:: Stated goal 1 ::
List every person named in the Milligan biography below.

:: Passage given ::
##############################
American prosecutor (1884–1959)

Maurice Morton Milligan (November 23, 1884 – June 19, 1959), a U.S. Attorney for the Western District of Missouri, is most famous for the successful 1939 prosecution of the Kansas City boss Tom Pendergast.

Born in Richmond, Missouri, Milligan received his bachelor's and law degrees from the University of Missouri. He practiced law and became Richmond city attorney and then probate judge for Ray County, Missouri. He was a federal prosecutor from 1934 to 1945. After toppling Pendergast, Milligan ran in 1940 for the US Senate seat held by Harry S. Truman. Milligan and Missouri Governor Lloyd C. Stark split the anti-Pendergast vote in the Democratic primary and so Truman won. Truman had defeated Milligan's brother, Jacob "Tuck" Milligan, in the Democratic primary for Truman's first Senate term in 1934.

Maurice Milligan began his assault on the Pendergast machine after the 1936 election and got convictions on 259 of 278 defendants. Milligan's case against Pendergast centered on a $750,000 insurance payoff scam and a failure to pay federal income taxes from 1927 to 1937. Pendergast ultimately pleaded guilty to two charges of income tax evasion and was fined $10,000 and sentenced to 15 months in federal prison.

In 1948, Milligan wrote a book about his exploits: Missouri Waltz, The Inside Story of the Pendergast Machine by the Man Who Smashed It (ISBN 1-299-19592-X). He died in Kansas City, Missouri. He is interred in Sunny Slope Cemetery in Richmond, Missouri.
##############################
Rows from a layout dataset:
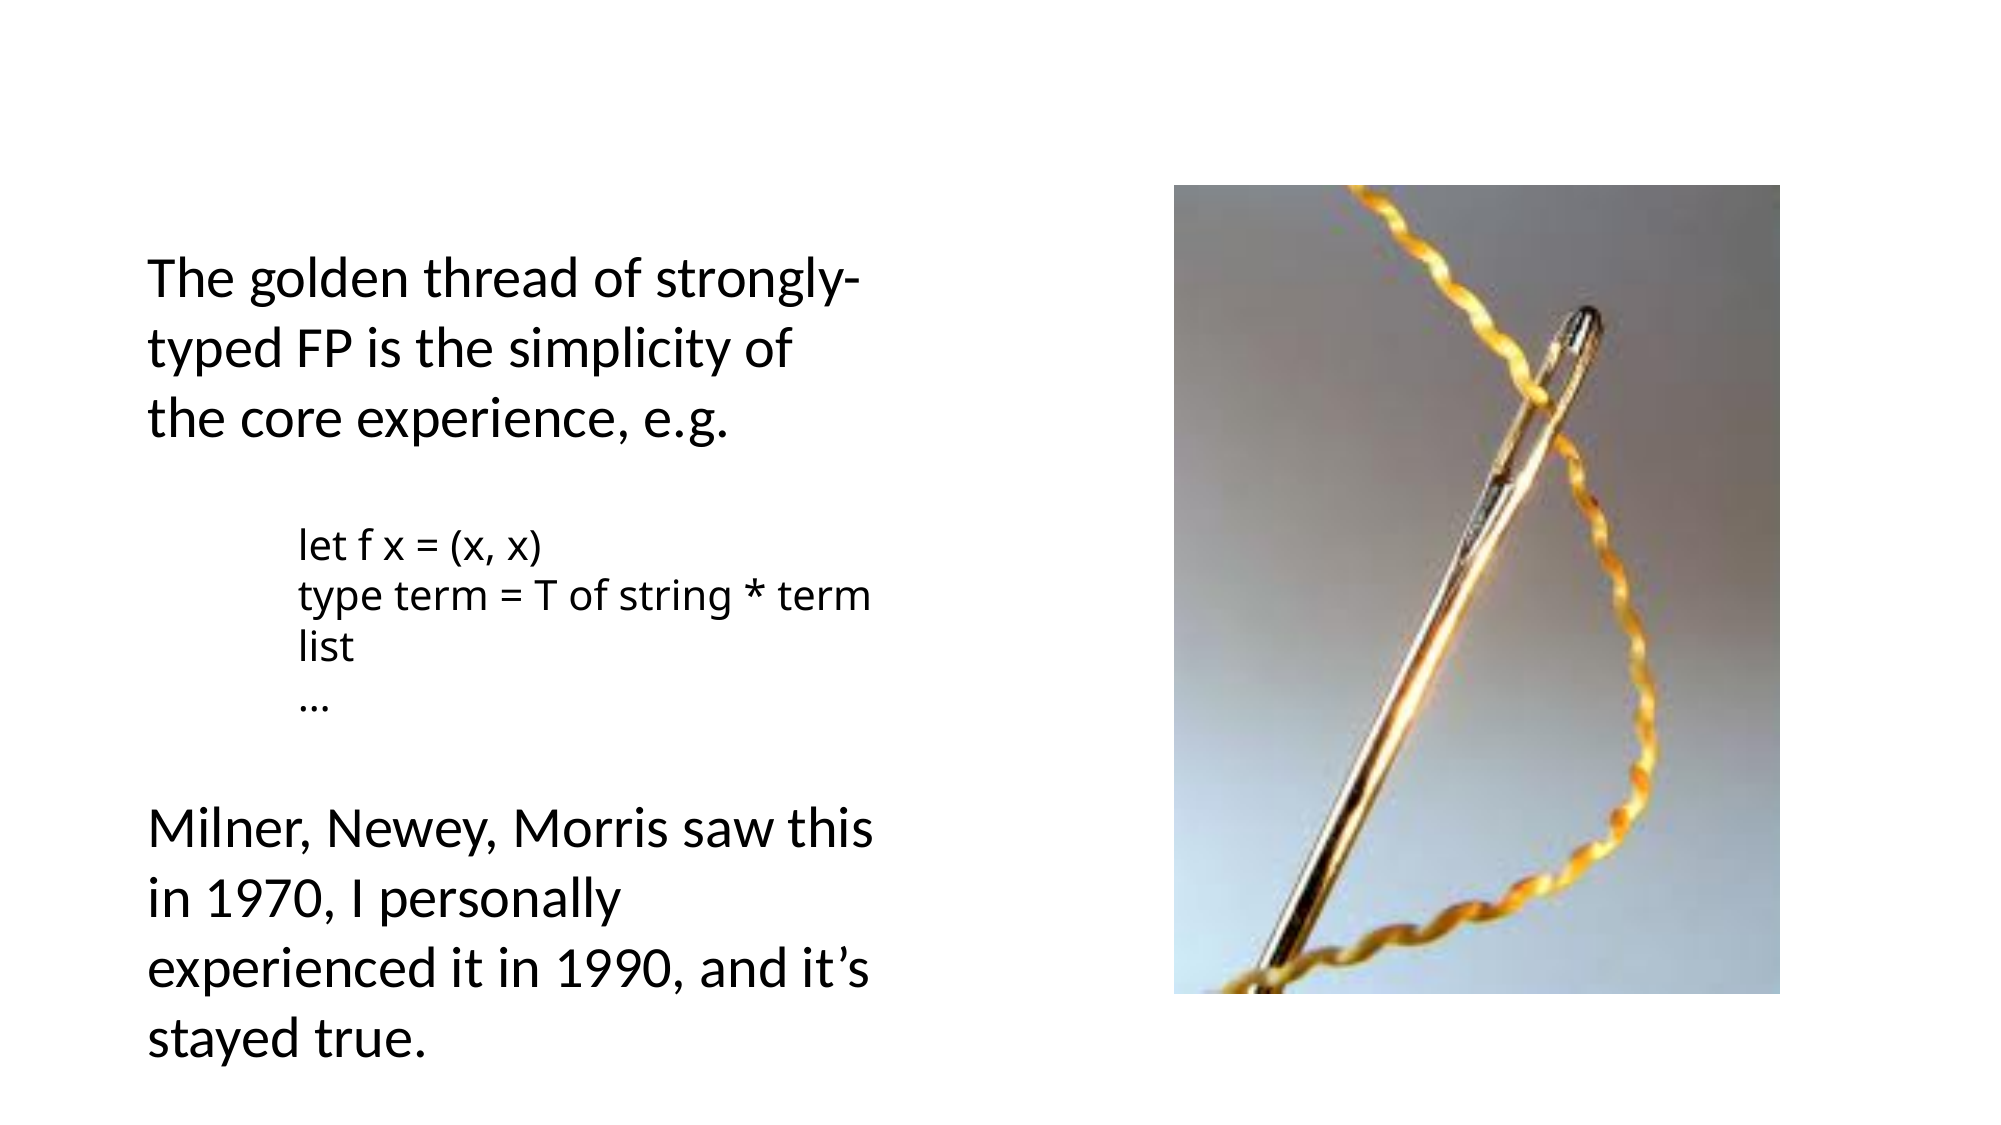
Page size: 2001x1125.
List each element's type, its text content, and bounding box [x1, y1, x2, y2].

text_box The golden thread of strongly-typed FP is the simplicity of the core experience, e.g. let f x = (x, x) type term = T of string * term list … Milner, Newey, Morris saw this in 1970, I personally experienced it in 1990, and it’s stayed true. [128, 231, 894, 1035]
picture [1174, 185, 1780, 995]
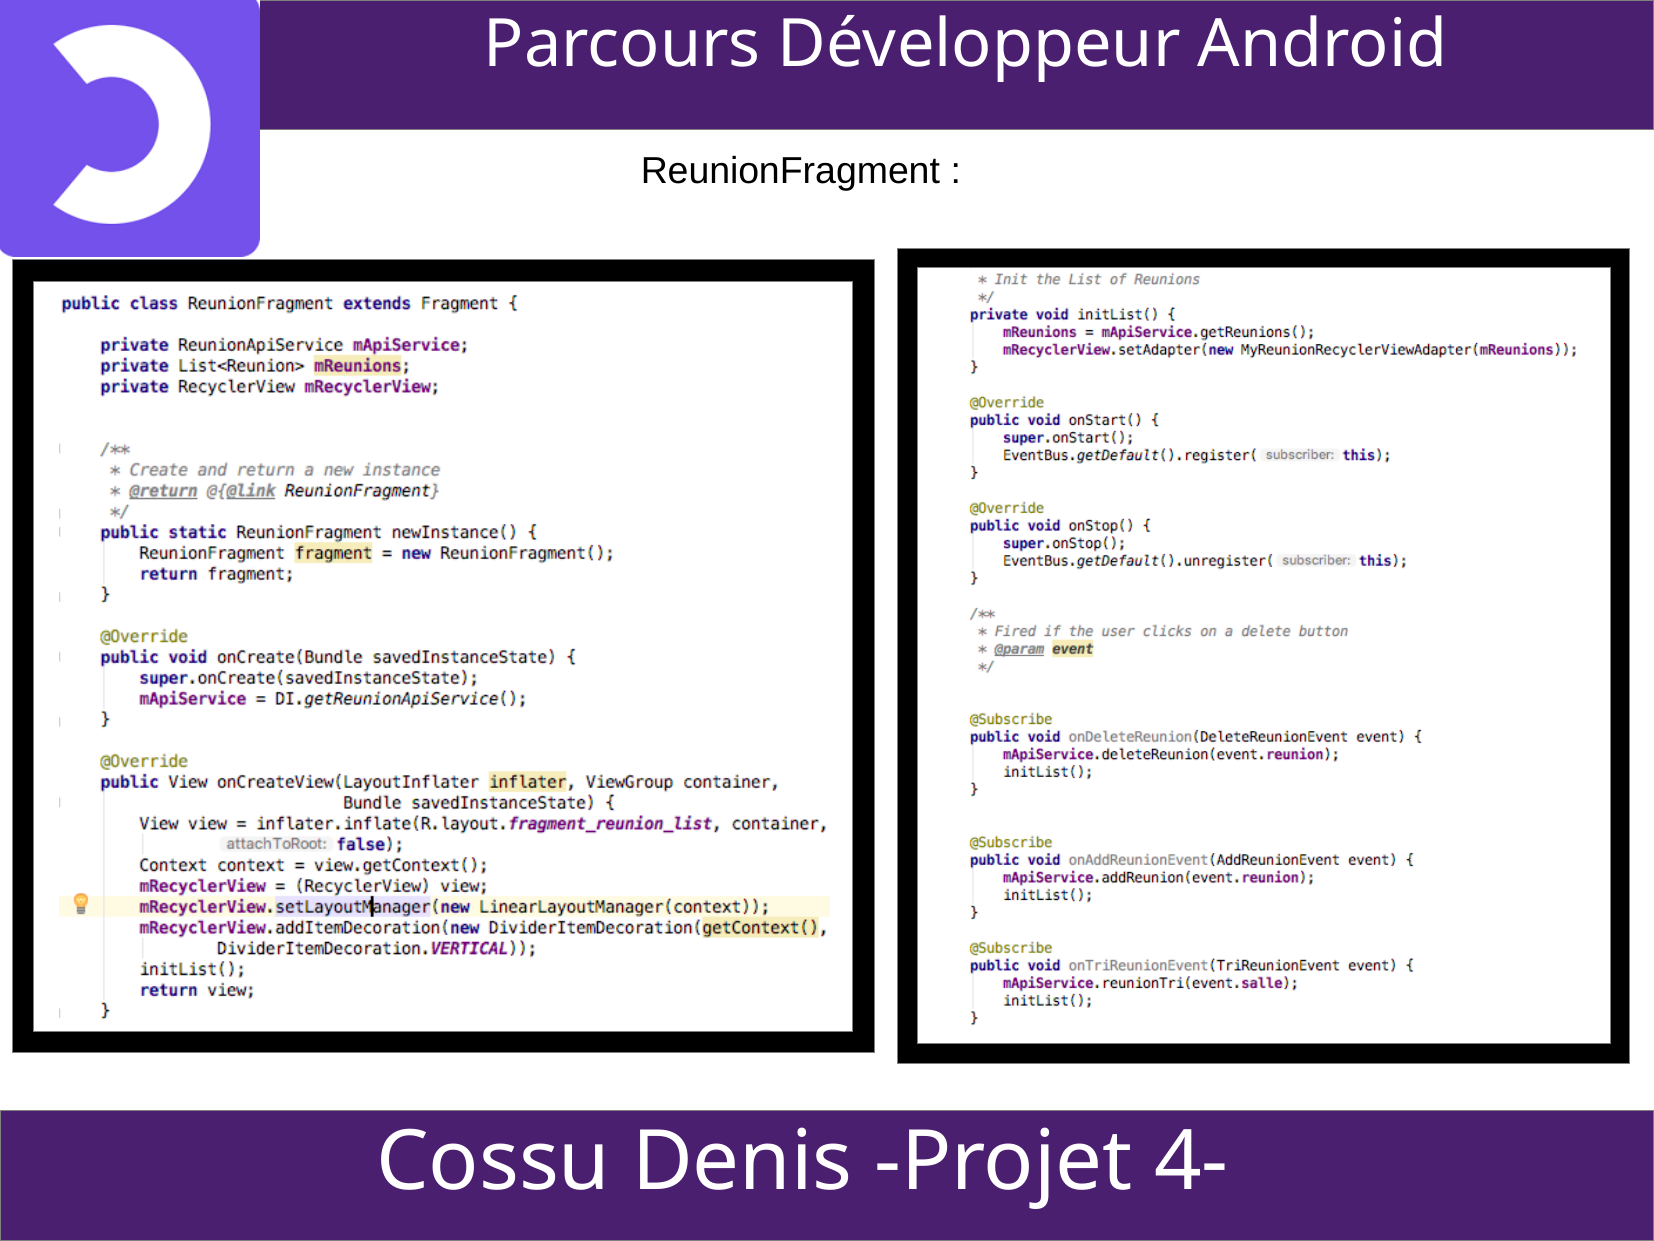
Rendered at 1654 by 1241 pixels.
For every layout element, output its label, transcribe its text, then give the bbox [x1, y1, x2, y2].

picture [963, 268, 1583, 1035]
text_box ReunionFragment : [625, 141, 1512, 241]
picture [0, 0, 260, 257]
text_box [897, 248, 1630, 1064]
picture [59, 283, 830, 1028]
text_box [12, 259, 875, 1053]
##############################
:: Stated goal 2 ::
Rewrite everything in the records, from their start down to the line containing "text_box The golden", as a numbered list, skipping blank lines and leaving out the pictures.

:: Task output 1 ::
1. Maurice Morton Milligan
2. Tom Pendergast
3. Harry S. Truman
4. Lloyd C. Stark
5. Jacob "Tuck" Milligan

:: Task output 2 ::
1. Page size: 2001x1125.
2. List each element's type, its text content, and bounding box [x1, y1, x2, y2].
3. text_box The golden thread of strongly-typed FP is the simplicity of the core experience, e.g. let f x = (x, x) type term = T of string * term list … Milner, Newey, Morris saw this in 1970, I personally experienced it in 1990, and it’s stayed true. [128, 231, 894, 1035]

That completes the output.